**Exercise objective:** While reading through the material below, copy each line that holds the word "blue".
[Supplied entries]
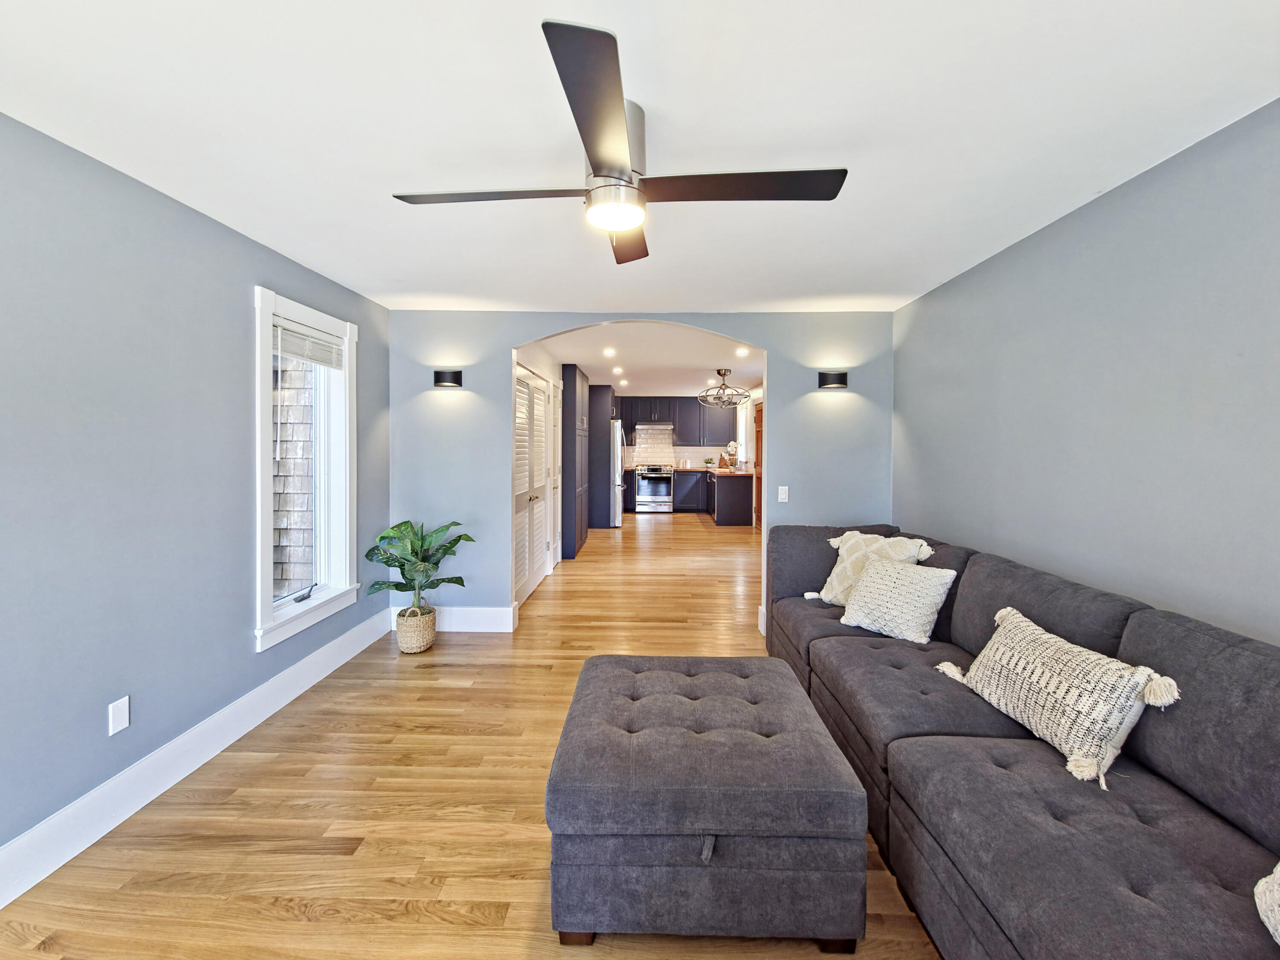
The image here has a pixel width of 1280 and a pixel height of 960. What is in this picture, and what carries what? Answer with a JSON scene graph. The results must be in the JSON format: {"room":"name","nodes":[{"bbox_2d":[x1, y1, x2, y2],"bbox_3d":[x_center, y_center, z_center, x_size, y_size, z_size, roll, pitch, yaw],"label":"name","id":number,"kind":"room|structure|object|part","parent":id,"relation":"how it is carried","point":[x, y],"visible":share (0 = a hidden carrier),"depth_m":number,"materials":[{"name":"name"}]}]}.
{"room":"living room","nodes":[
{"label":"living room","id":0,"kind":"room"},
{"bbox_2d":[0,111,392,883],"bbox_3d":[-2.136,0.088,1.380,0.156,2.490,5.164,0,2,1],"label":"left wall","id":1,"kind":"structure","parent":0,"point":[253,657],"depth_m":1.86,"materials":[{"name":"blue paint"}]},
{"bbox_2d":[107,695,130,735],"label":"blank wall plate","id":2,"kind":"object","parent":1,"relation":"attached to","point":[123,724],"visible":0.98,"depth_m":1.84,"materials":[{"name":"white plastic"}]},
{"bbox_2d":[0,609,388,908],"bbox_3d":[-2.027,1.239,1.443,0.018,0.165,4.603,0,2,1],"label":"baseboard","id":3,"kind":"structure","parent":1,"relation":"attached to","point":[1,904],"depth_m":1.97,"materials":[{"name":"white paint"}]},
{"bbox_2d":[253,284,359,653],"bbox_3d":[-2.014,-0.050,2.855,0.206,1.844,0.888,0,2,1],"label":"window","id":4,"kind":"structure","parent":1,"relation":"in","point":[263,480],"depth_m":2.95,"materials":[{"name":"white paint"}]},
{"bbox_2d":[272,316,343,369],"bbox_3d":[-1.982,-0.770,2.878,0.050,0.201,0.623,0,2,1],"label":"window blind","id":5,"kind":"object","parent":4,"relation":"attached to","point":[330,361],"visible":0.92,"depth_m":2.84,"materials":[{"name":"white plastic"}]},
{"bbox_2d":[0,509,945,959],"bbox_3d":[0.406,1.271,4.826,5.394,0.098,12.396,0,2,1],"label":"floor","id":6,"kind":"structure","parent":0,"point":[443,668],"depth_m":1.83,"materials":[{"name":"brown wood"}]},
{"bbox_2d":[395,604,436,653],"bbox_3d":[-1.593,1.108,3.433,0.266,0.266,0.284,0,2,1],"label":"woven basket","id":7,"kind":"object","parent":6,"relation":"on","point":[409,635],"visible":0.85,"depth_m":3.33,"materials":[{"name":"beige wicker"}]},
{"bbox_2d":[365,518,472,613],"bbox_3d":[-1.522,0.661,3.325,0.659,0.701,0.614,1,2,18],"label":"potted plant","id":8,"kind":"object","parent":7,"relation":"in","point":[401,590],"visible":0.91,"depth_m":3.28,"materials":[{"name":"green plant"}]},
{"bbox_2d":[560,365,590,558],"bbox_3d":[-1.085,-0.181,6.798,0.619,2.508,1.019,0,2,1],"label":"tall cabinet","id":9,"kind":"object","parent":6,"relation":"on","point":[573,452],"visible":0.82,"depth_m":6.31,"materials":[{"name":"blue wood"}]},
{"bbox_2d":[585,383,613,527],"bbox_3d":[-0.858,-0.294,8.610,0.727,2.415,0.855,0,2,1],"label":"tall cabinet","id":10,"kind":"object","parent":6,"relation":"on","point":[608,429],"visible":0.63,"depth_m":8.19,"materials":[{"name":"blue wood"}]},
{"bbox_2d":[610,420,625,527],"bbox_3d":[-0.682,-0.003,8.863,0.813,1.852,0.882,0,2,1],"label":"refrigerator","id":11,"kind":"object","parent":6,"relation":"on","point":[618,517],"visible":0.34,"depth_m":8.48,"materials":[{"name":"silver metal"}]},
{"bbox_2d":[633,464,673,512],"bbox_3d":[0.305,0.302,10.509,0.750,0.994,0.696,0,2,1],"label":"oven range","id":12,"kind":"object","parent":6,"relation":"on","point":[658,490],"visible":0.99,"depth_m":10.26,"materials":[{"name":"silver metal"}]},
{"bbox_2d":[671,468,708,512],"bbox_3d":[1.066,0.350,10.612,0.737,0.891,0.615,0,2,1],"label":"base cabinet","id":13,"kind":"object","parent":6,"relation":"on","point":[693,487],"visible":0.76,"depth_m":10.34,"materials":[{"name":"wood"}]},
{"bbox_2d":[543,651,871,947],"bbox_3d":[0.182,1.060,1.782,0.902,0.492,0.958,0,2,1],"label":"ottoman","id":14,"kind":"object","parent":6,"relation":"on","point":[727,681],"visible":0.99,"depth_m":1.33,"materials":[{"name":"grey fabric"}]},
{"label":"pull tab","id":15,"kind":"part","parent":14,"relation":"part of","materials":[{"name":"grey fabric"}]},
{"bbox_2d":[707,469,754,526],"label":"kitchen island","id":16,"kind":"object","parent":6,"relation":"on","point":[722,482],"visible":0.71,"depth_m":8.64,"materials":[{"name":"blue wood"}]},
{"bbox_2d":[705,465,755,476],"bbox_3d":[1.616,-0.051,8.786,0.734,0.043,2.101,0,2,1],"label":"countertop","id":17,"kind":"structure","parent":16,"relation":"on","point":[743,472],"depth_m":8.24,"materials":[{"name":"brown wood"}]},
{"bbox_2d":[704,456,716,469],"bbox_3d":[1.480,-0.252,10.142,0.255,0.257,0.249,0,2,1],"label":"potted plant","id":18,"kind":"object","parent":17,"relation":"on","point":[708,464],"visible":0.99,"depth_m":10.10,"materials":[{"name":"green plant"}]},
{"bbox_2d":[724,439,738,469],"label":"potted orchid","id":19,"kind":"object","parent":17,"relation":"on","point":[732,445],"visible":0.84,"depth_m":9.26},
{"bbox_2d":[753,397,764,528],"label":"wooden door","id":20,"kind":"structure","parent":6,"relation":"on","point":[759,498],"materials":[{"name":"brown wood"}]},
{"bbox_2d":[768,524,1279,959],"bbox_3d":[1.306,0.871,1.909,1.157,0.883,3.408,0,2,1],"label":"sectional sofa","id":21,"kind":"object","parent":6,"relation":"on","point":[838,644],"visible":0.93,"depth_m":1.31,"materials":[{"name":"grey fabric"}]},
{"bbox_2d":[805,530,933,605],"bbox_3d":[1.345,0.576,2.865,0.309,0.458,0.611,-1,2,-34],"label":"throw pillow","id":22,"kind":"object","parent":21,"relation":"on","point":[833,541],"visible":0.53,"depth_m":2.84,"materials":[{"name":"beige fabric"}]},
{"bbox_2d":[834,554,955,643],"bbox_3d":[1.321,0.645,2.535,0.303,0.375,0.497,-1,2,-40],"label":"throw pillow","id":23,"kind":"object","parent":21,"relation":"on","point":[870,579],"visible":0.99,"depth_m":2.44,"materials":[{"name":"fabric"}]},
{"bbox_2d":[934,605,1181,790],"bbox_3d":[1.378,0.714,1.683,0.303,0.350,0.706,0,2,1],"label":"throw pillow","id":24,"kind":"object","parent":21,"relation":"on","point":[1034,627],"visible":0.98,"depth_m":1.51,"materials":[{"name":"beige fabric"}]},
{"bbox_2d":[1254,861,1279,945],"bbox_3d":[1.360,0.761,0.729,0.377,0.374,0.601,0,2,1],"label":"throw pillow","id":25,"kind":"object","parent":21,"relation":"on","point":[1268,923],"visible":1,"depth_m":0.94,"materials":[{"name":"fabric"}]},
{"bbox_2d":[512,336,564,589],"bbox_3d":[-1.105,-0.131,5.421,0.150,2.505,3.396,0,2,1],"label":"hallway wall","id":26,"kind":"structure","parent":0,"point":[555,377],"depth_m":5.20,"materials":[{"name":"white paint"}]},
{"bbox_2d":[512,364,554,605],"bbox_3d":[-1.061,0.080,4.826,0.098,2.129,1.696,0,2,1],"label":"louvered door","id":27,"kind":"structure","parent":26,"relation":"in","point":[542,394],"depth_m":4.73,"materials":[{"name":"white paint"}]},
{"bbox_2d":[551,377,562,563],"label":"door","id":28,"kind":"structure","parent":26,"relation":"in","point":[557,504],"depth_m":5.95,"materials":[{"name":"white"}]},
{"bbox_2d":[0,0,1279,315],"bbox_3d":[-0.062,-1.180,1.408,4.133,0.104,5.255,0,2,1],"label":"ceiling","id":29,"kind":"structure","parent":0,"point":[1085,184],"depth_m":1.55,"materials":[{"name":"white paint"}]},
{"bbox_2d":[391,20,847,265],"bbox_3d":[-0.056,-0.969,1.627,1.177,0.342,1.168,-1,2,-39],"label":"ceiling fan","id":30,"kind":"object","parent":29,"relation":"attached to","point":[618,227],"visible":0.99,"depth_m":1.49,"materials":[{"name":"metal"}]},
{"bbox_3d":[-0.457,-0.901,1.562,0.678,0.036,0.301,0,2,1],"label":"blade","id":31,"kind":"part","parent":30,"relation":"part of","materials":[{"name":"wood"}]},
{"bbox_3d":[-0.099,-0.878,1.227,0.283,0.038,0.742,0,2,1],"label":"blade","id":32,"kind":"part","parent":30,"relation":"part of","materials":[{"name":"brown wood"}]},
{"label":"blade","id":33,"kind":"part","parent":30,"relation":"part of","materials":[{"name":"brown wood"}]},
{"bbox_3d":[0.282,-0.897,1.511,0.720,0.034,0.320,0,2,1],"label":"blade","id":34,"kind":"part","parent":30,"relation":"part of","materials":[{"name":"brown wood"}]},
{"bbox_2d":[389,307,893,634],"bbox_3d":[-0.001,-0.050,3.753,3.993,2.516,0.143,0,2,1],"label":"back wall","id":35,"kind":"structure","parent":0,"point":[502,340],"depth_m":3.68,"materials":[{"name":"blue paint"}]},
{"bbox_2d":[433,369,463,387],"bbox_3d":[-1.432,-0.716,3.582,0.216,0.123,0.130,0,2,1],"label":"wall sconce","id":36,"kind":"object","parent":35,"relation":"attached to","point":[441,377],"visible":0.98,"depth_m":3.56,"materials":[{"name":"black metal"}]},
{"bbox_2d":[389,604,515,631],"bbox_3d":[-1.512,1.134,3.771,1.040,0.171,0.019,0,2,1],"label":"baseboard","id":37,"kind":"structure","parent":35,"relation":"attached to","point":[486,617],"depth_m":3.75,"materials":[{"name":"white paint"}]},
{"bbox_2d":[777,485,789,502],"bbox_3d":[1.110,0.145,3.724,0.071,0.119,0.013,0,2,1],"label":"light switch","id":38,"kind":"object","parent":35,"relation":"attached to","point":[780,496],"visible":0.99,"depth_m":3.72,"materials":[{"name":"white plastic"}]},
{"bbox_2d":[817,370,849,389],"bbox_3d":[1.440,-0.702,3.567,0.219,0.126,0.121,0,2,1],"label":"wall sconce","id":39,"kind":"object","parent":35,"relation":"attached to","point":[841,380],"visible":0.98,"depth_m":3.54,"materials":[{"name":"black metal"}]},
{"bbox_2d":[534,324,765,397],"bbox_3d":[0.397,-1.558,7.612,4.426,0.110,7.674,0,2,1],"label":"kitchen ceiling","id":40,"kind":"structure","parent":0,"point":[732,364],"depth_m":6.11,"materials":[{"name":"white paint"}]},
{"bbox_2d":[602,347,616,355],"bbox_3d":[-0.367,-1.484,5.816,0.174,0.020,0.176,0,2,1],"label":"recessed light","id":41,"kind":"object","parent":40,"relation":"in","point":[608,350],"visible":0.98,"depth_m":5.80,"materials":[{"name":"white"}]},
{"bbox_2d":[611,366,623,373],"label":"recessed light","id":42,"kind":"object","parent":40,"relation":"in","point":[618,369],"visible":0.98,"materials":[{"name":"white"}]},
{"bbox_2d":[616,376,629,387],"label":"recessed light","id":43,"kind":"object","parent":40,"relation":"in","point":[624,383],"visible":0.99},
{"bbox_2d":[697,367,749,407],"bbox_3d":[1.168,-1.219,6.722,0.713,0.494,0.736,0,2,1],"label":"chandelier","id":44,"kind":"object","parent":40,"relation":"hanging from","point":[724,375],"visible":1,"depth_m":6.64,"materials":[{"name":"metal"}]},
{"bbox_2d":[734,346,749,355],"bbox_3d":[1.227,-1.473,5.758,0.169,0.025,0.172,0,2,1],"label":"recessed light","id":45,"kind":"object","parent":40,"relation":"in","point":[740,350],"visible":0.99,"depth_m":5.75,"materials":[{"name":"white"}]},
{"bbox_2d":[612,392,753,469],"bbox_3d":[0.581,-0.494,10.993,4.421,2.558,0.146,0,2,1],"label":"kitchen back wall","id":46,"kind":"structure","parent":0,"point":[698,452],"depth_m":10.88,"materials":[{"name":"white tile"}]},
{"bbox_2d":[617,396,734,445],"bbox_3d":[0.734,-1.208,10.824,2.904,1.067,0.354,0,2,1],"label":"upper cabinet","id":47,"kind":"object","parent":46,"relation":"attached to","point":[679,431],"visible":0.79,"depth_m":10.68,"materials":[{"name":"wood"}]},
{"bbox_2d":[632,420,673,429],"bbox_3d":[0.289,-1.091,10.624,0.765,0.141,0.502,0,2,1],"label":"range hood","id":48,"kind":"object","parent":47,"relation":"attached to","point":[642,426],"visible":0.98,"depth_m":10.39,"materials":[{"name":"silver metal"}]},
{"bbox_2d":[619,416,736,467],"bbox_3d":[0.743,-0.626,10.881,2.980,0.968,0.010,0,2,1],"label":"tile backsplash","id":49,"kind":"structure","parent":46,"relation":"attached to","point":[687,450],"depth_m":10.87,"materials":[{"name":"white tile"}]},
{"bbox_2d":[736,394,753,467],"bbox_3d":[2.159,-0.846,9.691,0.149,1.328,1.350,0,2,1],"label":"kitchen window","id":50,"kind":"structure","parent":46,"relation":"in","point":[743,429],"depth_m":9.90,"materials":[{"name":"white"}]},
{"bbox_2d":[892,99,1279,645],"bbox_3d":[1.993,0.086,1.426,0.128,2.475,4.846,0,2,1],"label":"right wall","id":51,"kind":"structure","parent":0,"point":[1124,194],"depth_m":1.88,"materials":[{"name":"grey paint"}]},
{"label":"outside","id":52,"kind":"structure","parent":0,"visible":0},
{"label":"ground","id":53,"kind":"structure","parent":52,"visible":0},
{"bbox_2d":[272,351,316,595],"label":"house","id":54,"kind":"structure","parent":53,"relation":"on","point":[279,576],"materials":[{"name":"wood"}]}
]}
[/Supplied entries]
**Answer space:**
{"bbox_2d":[0,111,392,883],"bbox_3d":[-2.136,0.088,1.380,0.156,2.490,5.164,0,2,1],"label":"left wall","id":1,"kind":"structure","parent":0,"point":[253,657],"depth_m":1.86,"materials":[{"name":"blue paint"}]},
{"bbox_2d":[560,365,590,558],"bbox_3d":[-1.085,-0.181,6.798,0.619,2.508,1.019,0,2,1],"label":"tall cabinet","id":9,"kind":"object","parent":6,"relation":"on","point":[573,452],"visible":0.82,"depth_m":6.31,"materials":[{"name":"blue wood"}]},
{"bbox_2d":[585,383,613,527],"bbox_3d":[-0.858,-0.294,8.610,0.727,2.415,0.855,0,2,1],"label":"tall cabinet","id":10,"kind":"object","parent":6,"relation":"on","point":[608,429],"visible":0.63,"depth_m":8.19,"materials":[{"name":"blue wood"}]},
{"bbox_2d":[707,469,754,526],"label":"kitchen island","id":16,"kind":"object","parent":6,"relation":"on","point":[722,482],"visible":0.71,"depth_m":8.64,"materials":[{"name":"blue wood"}]},
{"bbox_2d":[389,307,893,634],"bbox_3d":[-0.001,-0.050,3.753,3.993,2.516,0.143,0,2,1],"label":"back wall","id":35,"kind":"structure","parent":0,"point":[502,340],"depth_m":3.68,"materials":[{"name":"blue paint"}]},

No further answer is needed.